NHS guidelines recommend obvious but simple prevention tactics: washing your hands regularly with soap and water, using tissues to cover your mouth when you sneeze, putting used tissues in the bin as soon as possible and regularly cleaning surfaces such as keyboards, phones and door handles. They also recommend staying off work if you feel unwell to prevent the flu’s spread. ‘The best practical measure to avoid the flu is to practice good hygiene’, says Dr Pebody. ‘An easy example of this is the “Catch it, bin it, kill it” campaign – when you cough or sneeze, catch it in a tissue, bin the tissue, and then wash your hands after.’
What are the best ways to deal with Aussie flu if we do catch it?

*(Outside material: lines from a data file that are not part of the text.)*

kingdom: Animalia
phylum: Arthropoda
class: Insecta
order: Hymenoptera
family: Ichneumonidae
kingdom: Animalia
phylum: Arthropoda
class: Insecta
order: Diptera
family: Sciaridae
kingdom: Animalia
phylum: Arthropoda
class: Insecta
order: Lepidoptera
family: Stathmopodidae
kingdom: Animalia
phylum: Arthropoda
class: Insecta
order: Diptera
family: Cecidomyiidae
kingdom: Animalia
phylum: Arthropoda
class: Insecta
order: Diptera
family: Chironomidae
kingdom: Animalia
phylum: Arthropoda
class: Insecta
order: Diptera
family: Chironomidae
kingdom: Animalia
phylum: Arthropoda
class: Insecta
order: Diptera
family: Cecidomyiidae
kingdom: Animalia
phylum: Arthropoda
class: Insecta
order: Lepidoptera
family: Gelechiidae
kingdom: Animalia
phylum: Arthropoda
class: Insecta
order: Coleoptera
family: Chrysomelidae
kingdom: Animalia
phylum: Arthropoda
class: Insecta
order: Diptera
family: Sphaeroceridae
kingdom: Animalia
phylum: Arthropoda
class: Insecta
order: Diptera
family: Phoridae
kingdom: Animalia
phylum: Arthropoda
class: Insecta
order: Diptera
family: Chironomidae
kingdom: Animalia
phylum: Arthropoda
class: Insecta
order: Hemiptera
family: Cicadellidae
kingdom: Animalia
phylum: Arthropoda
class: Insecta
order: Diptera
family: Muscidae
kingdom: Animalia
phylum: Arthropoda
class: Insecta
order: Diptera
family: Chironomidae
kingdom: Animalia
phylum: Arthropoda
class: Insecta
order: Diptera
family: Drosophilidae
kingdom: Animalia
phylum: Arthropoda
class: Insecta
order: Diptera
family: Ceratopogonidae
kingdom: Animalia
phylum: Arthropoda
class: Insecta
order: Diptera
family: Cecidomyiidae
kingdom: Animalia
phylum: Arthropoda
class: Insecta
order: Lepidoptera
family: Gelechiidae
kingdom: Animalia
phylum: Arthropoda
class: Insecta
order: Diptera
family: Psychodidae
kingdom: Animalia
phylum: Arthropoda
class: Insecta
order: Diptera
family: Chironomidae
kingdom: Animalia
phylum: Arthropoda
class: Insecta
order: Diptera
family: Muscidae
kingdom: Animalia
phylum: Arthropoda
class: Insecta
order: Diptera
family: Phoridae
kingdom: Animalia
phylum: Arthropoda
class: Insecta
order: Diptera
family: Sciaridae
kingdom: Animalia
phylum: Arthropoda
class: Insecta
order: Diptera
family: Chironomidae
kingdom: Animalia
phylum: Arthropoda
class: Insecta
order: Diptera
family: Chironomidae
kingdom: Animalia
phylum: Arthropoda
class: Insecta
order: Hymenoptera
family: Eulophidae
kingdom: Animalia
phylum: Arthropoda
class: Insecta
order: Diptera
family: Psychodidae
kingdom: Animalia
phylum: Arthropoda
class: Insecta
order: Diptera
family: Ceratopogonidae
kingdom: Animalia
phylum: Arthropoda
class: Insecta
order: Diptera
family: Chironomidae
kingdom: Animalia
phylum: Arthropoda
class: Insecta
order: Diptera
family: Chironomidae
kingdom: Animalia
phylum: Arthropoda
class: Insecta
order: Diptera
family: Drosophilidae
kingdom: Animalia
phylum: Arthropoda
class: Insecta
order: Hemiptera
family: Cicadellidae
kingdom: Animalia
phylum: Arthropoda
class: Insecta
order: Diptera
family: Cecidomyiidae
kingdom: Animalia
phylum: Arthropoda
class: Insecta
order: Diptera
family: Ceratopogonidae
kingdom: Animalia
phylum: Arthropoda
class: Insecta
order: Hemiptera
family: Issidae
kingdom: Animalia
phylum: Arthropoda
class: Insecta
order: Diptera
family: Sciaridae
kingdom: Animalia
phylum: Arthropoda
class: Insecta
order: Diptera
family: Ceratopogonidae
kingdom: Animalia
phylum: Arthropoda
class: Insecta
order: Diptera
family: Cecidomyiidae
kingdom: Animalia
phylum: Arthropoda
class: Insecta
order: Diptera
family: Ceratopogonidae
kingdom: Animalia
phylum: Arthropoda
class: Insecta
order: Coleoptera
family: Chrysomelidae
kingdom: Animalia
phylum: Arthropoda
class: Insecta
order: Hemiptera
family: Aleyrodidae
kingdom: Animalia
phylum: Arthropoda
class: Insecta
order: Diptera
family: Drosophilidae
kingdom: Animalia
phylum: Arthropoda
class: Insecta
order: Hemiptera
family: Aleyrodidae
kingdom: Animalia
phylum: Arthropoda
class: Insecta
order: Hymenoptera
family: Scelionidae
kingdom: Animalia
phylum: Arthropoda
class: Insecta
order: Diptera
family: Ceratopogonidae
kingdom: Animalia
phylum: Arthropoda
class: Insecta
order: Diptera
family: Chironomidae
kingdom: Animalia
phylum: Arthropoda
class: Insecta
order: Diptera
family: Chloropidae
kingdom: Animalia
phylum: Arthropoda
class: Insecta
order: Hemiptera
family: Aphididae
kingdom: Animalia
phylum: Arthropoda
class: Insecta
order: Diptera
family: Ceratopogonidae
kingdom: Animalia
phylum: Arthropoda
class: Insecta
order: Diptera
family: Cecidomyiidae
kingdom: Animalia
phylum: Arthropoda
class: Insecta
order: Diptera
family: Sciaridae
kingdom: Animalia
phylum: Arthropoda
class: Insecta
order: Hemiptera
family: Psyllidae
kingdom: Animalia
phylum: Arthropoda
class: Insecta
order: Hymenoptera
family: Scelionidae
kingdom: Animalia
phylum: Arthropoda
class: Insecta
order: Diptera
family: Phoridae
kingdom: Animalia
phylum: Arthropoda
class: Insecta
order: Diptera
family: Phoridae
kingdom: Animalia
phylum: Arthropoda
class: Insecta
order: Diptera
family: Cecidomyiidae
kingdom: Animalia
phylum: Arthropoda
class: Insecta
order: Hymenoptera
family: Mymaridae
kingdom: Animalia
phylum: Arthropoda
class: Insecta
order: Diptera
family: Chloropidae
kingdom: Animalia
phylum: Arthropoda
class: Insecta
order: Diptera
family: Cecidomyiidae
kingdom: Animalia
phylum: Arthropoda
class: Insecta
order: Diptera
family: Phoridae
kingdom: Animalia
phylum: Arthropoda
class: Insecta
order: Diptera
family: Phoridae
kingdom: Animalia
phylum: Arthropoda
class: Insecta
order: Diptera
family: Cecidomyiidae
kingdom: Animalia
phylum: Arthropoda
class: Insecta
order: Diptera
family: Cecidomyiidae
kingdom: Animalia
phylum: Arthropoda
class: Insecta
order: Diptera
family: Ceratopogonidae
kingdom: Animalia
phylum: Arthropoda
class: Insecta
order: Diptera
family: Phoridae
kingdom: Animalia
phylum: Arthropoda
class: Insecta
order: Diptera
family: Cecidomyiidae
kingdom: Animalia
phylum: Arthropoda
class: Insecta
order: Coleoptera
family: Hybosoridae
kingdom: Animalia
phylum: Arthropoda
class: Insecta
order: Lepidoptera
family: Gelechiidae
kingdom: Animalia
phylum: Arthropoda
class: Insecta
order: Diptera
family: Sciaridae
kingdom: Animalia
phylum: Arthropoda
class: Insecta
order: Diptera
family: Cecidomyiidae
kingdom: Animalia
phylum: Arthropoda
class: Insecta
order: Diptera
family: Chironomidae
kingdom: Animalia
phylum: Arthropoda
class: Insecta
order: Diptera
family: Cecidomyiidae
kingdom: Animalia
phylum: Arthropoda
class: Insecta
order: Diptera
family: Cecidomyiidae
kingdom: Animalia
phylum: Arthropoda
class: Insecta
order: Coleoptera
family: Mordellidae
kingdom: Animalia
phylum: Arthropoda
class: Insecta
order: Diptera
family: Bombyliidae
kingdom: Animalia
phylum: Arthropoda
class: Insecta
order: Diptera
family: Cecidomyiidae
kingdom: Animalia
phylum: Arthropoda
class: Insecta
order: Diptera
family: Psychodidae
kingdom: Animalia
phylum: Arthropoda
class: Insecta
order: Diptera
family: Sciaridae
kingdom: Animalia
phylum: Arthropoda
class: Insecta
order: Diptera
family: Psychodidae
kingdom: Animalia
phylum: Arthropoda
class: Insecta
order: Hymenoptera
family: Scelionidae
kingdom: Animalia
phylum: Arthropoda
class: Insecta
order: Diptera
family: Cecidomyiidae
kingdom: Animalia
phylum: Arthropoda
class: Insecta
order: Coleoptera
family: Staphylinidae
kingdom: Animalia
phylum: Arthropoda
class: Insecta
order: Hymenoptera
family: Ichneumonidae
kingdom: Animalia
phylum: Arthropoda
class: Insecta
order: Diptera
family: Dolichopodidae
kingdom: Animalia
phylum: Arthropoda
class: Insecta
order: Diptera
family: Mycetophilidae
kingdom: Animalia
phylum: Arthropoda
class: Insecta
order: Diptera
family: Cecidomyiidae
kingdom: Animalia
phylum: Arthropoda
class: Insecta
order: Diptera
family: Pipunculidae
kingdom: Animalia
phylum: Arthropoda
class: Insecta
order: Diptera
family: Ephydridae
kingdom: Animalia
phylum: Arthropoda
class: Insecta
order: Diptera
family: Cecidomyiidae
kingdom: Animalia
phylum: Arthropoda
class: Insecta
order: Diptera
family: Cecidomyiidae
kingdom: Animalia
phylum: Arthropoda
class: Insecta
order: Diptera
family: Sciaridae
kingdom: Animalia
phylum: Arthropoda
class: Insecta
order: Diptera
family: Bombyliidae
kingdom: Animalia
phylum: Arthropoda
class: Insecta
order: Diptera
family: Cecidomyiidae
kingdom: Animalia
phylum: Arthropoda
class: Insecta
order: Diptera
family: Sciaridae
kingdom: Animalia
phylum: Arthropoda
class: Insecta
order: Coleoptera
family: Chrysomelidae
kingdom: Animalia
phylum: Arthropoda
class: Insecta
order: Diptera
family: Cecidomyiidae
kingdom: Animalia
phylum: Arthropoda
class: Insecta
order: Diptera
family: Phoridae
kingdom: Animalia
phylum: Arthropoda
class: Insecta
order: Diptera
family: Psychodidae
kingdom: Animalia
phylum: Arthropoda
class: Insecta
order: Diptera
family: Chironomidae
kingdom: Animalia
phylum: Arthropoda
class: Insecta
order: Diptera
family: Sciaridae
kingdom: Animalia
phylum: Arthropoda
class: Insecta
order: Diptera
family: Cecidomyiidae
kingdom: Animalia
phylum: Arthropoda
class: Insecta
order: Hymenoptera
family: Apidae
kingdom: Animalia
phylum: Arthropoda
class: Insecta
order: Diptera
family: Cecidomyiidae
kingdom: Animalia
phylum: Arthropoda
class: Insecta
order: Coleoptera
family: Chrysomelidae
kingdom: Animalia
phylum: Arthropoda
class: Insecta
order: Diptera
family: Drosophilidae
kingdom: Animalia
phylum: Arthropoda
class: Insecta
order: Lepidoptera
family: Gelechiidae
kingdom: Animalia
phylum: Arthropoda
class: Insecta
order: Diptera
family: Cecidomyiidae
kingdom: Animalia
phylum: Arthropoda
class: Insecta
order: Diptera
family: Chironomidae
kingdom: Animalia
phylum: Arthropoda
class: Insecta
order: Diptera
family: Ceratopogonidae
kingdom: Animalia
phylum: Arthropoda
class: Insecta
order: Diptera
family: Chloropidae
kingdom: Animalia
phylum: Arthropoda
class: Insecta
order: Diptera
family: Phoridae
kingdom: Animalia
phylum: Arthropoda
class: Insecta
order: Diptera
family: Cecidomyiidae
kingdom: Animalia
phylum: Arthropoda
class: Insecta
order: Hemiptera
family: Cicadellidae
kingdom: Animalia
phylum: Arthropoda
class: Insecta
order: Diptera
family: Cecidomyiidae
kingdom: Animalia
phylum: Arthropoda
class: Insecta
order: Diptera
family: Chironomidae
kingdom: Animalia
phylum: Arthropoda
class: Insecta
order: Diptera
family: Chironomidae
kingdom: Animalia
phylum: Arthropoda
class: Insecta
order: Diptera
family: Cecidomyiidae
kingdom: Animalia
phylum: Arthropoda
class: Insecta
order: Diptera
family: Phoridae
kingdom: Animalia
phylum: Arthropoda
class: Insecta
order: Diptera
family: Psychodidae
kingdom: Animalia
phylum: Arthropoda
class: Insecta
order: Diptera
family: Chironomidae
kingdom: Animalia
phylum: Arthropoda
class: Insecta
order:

‘Flu is characterised by a high temperature, chills, headache, aching muscles and joint pain and fatigue’ says Dr Pebody. ‘For most healthy people, flu symptoms can make you feel so exhausted and unwell that you have to stay in bed and rest until you get better. If you’re otherwise fit and healthy, there’s usually no need to see a doctor if you have flu-like symptoms. The best remedy is to rest at home, keep warm and drink plenty of water to avoid dehydration. You can take paracetamol or ibuprofen to lower a high temperature and relieve aches if necessary. However most prescribed flu remedies already contain these, so be careful not to exceed the recommended dose.’
How is the UK preparing for the flu’s arrival?
Last month, NHS chief Simon Stevens announced the aim of freeing up 3,000 beds. ‘The signs from Australia and New Zealand, who are just coming out of winter, are that it has been a heavy flu season and many of the hospitals have struggled’ he said, ‘In some parts of this country there are real pressures, so we are using the next six to eight weeks to really be clear what the plan needs to be. The plan to free up 2,000 to 3,000 beds relies on significant improvement in that area.’
Is there an explanation for why flu pandemics happen?
‘At the moment, we see two influenza A subtypes that circulate in the human population – A(H3N2) and A(H1N1) pdm09’ says Dr Pebody. ‘A flu pandemic is when a different flu A subtype emerges and circulates in humans. As the population is not immune to this new virus, pandemics will cause a sharp rise in cases of the flu. This does not happen frequently and there is a lot of preparation that the UK and other countries have made to detect such pandemics early and put in place measures to try to mitigate their impact.’